[SELECTED PASSAGE — start]

Just like in ancient phrenology, the Arabic ciphers in Hard Head, locked up in this strange brain/ writing, might depict zones of desire, fear, hope, hate or melancholy, the ones that control memory and creativity, or that activate faith or atheism, compassion or misanthrophy, the lust for life or the longing to die. At the very beginning of the 19th century, Franz Josef Gall 2 gave the human spirit a spatial division. He considered the brain to command faith, speech and the capacity to walk, linking this knowledge to his belief in anatomy. After Descartes, who already said that ”the soul is united to all the parts of the body by the pineal gland” 3, Gall identified the ”centre of the metaphysical spirit” as the place of the spiritual in the corporal.
With this minimalist, radical mural painting, mounir fatmi skins certain representations that form our occidental or oriental/profane or religious identities.
If there is something specific about contemporary critical art, then it is certainly not that it is ”Christian”, ”Muslim” or ”Jewish”, african or occidental, or belonging to some identity that Art has claimed for a long time. There is no reason to believe that the artistic evolution is identical to the scientific one, because it would be easy to show that the parallel is little relevant. But what could really be a feature of artistic post-modernity is a certain capacity to observe truths as representations or as language games that steer a social, political and religious organisation.

[SELECTED PASSAGE — finish]
[DATASET EXCERPT — start]

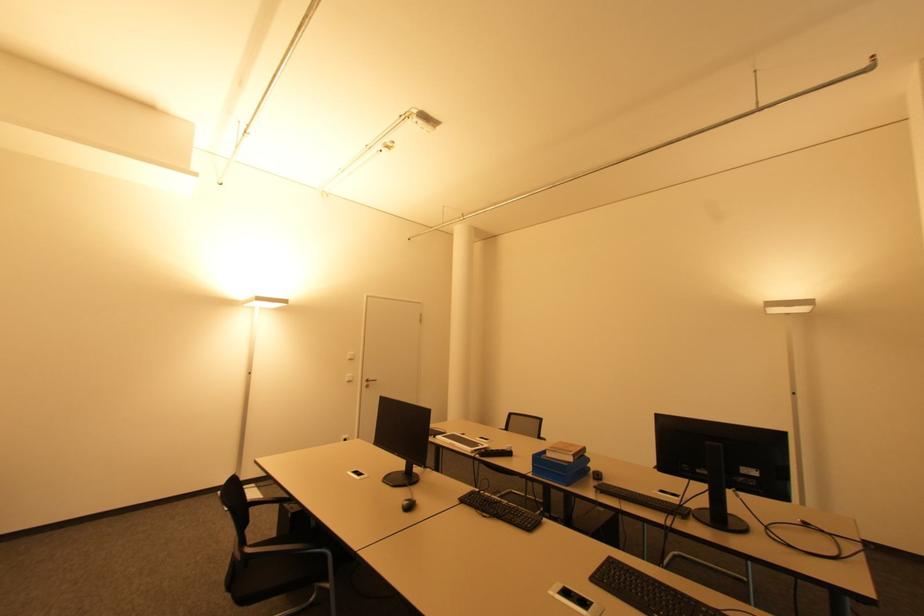
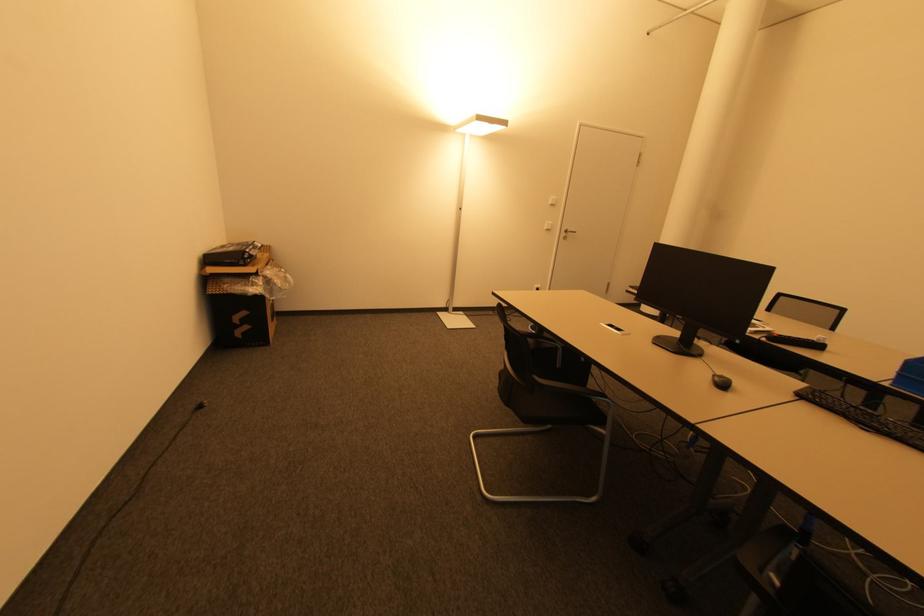
Based on the continuous images, in which direction is the camera rotating?

The camera rotated toward left-down.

[DATASET EXCERPT — finish]

INSTRUCTIONS FOR THE TASK: In the passage on Hard Head, what did Gall identify as the place of the spiritual in the corporal?

EXERCISE RESPONSE: The "centre of the metaphysical spirit."